Selected extract:

====

Cross‐priming of TCD8+ specific for cell‐associated antigens

Abstract

TCD8+ of the adaptive immune system play critical roles in the host defence against viruses and other pathogens through elimination of infected host cells. After infection, TCD8+ proliferate and adopt effector functions following recognition of specific antigenic‐peptides in the groove of a MHC class I molecule expressed by antigen presenting cells (APC). Professional APCs such as dendritic cells (DCs) are specialized for the priming and activation of naïve TCD8+. DCs are the key cell type responsible for T cell priming. They can either be directly infected and present viral antigens (direct‐priming) or phagocytose infected cell debris and process and present phagocytosed antigens to the specific TCD8+ (cross‐priming). Little is known about the actual contribution of direct versus cross‐priming during an immune response against viral infections. Understanding how DCs regulate TCD8+ responses is central for our ability to favourably manipulate the immune system as well as develop effective targeting strategies for optimal anti‐viral and antitumoral vaccination. To determine the contributions of direct versus cross‐priming to the clearance of an in vivo viral infection, we generated a Cre‐indicator transgenic mouse model utilising cutaneous HSV‐Cre infection to conditionally trigger model antigen expression in infected cells. This was expected to enable us to discriminate between virally infected and hence direct‐presenting DCs from uninfected and cross‐presenting ones in vivo for the first time. Unexpectedly, all generated transgenic mouse lines showed various levels of tolerance towards our model antigen due to undesired protein leakiness at steady state. However, TCD8+ in these neo‐transgene expresser transgenic mice possessed antigen ignorant properties and were non‐specifically activated following acute viral infection and the introduction of other innate immune cell ligands. Therefore, although these generated transgenic mice could not be used for their initial study purpose, their varying expression levels of model antigen make them an excellent model for studying peripheral tolerance induction and its maintenance.

Cross‐priming is especially important for anti‐tumour immunity as tumour cells, although carrying tumour associated antigens, do not activate naïve TCD8+ efficiently due to an absence of co‐stimulatory molecules. Remarkably, our group has recently shown that influenza A virus (IAV) infection of allogeneic cells led to tumour protection due to enhanced cross‐priming of TCD8+ specific to cellular antigen. We have previously demonstrated that this enhancement was partially mediated through TLR7 sensing and entirely dependent on MyD88 and IFN signalling pathways, yet independent of the IL‐1β‐inflammasome. To further increase our understanding of cross‐priming enhancement mechanisms found in our system, we have additionally investigated the involvement of other immunological mechanisms in this thesis. Here, we show that IAV enhanced crosspriming is independent from the IL‐18‐inflammasome signalling pathway but that TCD4+ helper play a surprisingly important role for optimal enhancement. Also, through investigations using Batf3‐/‐ mice, we not only confirm the specificity of CD8α+ and CD103+ DC subsets for cross‐presenting, but also demonstrated that there are two types of cross‐priming outcomes: a baseline cross‐priming that is innate signalling independent and an innate immune signal enhanced crosspriming pathway. Interestingly, both types of cross‐priming events were abolished in Batf3‐/‐ mice. This knowledge will be useful to aid future efforts to develop more robust cancer vaccines.

Finally, efficient antigen processing and presentation of the TCD8+ epitope is a central factor that determines the extent of specific T‐cell responses. Our group has identified the most immunodominant T‐cell response in the Balb/c mice after IAV infection. Interestingly, this novel epitope is encoded by the intronic region of the non‐structural protein mRNA. To dissect the mechanism of such epitope translation, as being either through spliced mRNA translation or generation using an alternative open reading frame (AltORF), we disabled splicing mechanisms and discovered that generation of the novel epitope occurred through AltORF translation. We will focus on the identification of the exact mechanism(s) underlying the efficient generation of this novel epitope as such mechanisms may provide a great opportunity for developing more efficient IAV T‐cell based vaccine strategies.

====

Entries provided:
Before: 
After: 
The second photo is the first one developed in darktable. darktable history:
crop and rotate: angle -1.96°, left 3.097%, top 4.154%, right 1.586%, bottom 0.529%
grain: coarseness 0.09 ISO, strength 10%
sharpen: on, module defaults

====

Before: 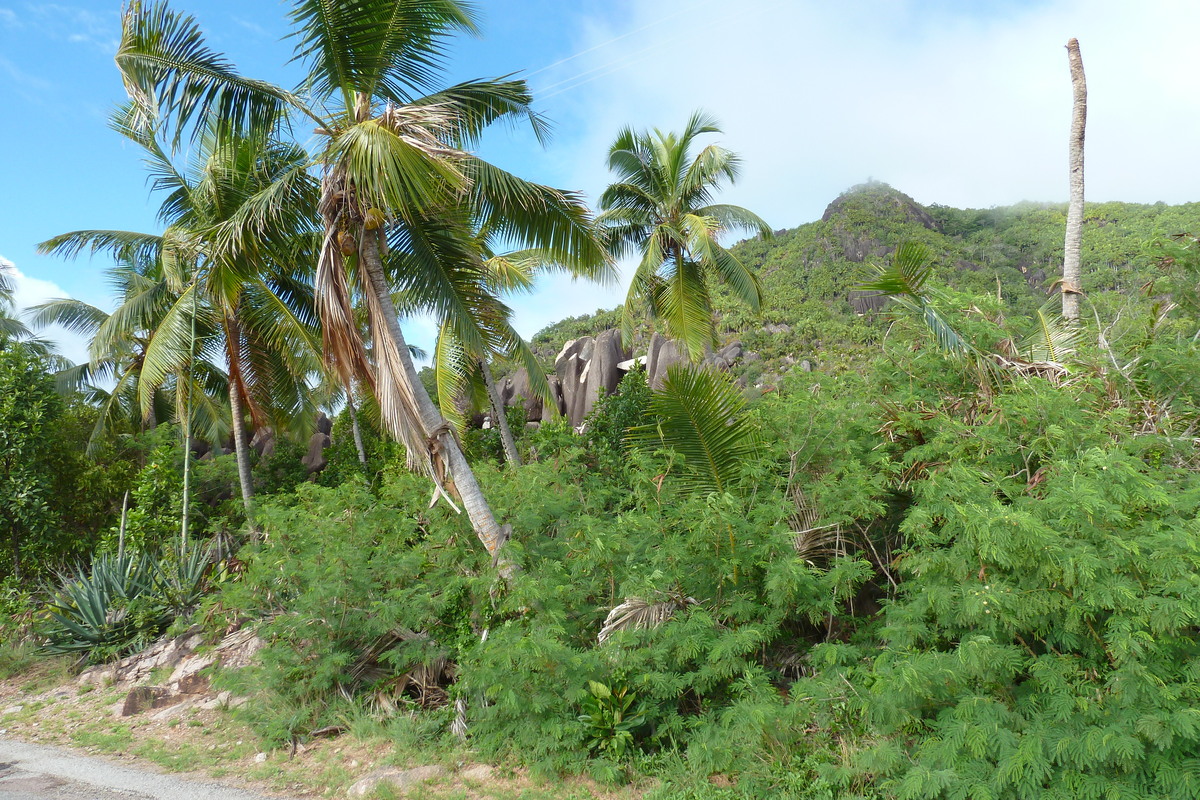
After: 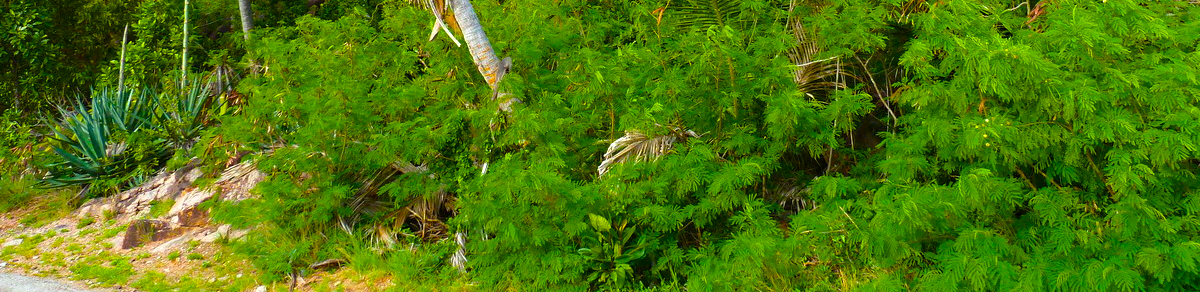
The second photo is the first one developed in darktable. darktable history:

====

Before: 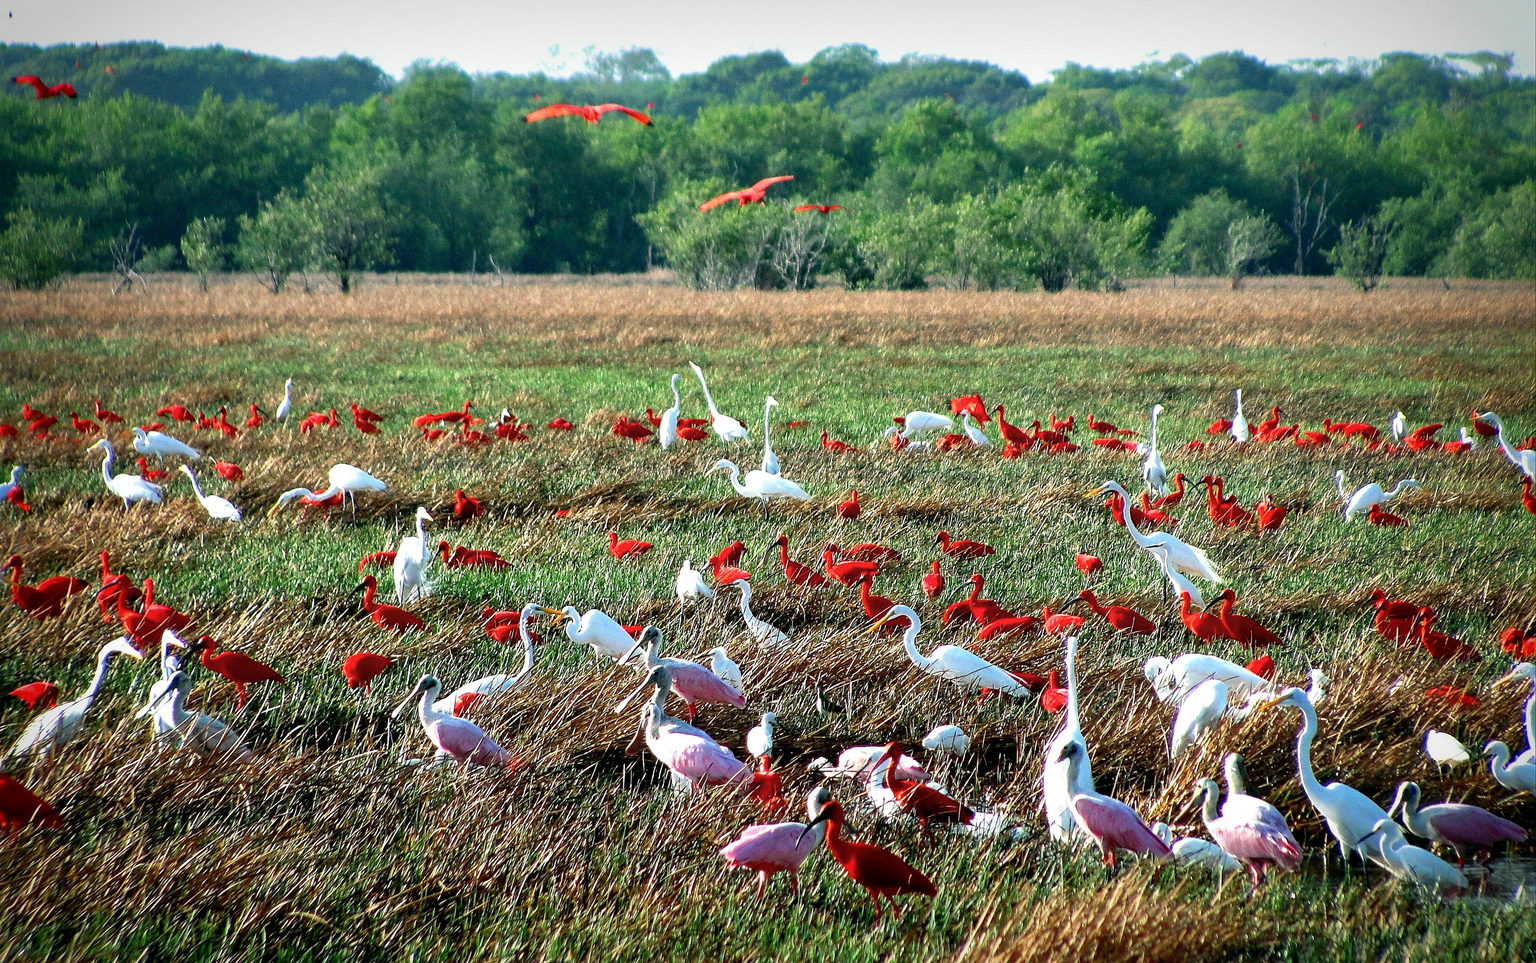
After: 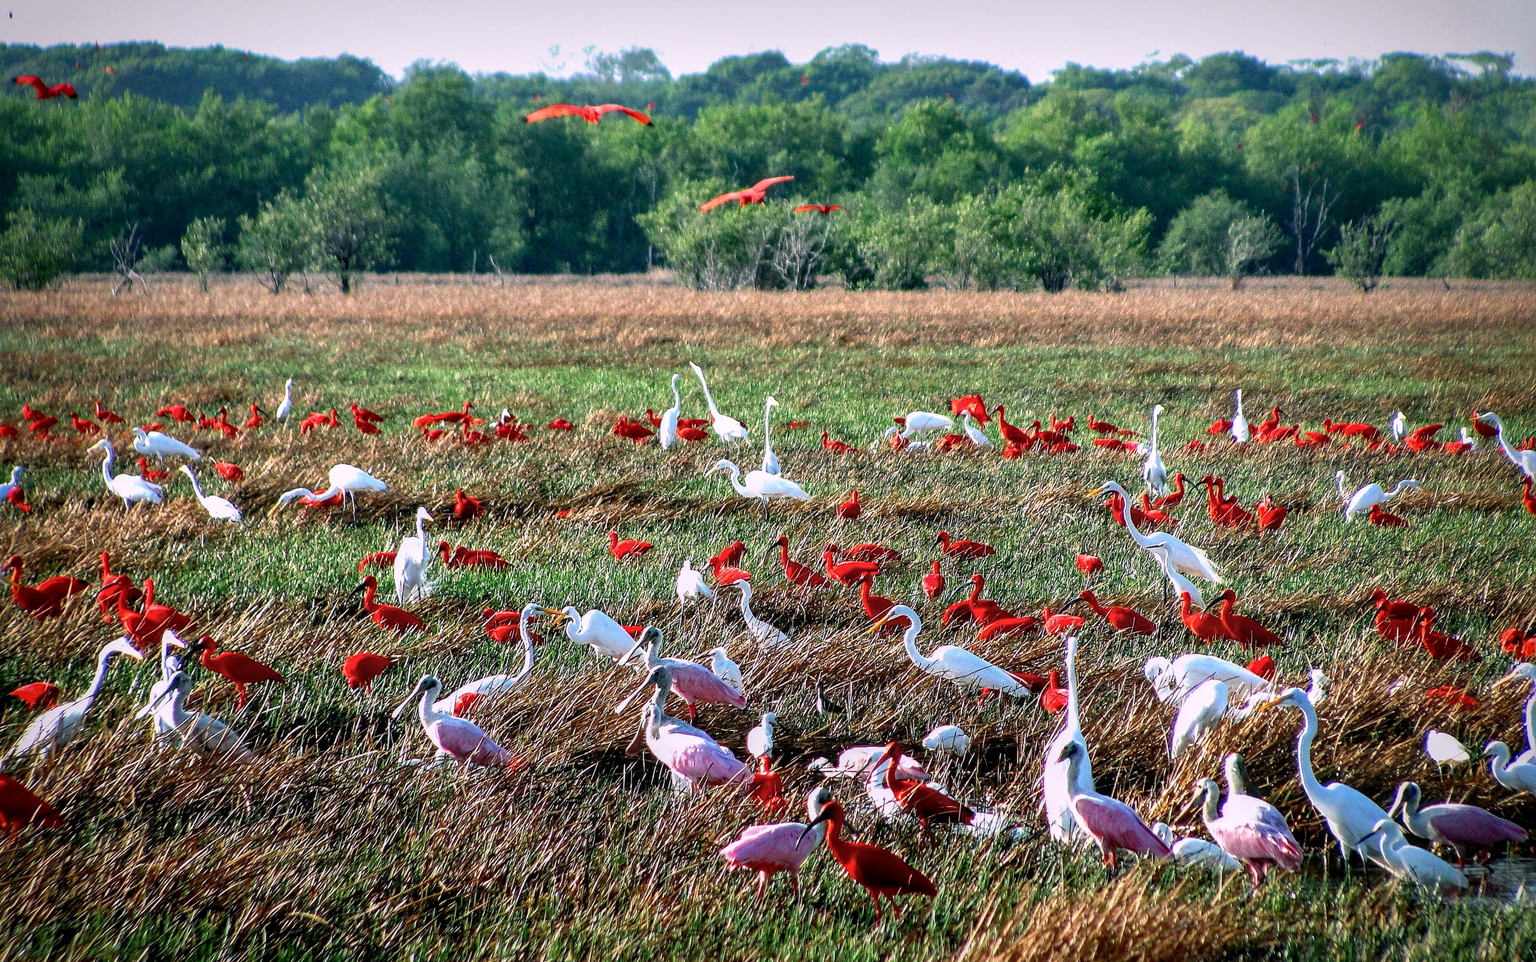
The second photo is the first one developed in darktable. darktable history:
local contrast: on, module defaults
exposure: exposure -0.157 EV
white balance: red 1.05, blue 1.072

====

To do:
1. Extract the part of the abstract on cross-priming from "Finally, efficient antigen" to "based vaccine strategies.", copying it word for word.
2. For each statement, say whether it agrees with the abstract on cross-priming. Answer yes or no and quote the words from the abstract that decide it. (a) IAV-enhanced cross-priming depends on the IL-18-inflammasome signalling pathway. (b) Both types of cross-priming events were abolished in Batf3-/- mice. (c) The novel epitope was generated through spliced mRNA translation.

Answers to this exercise:
1.
Finally, efficient antigen processing and presentation of the TCD8+ epitope is a central factor that determines the extent of specific T‐cell responses. Our group has identified the most immunodominant T‐cell response in the Balb/c mice after IAV infection. Interestingly, this novel epitope is encoded by the intronic region of the non‐structural protein mRNA. To dissect the mechanism of such epitope translation, as being either through spliced mRNA translation or generation using an alternative open reading frame (AltORF), we disabled splicing mechanisms and discovered that generation of the novel epitope occurred through AltORF translation. We will focus on the identification of the exact mechanism(s) underlying the efficient generation of this novel epitope as such mechanisms may provide a great opportunity for developing more efficient IAV T‐cell based vaccine strategies.

2.
(a) No: "IAV enhanced crosspriming is independent from the IL‐18‐inflammasome signalling pathway"
(b) Yes: "both types of cross‐priming events were abolished in Batf3‐/‐ mice"
(c) No: "generation of the novel epitope occurred through AltORF translation"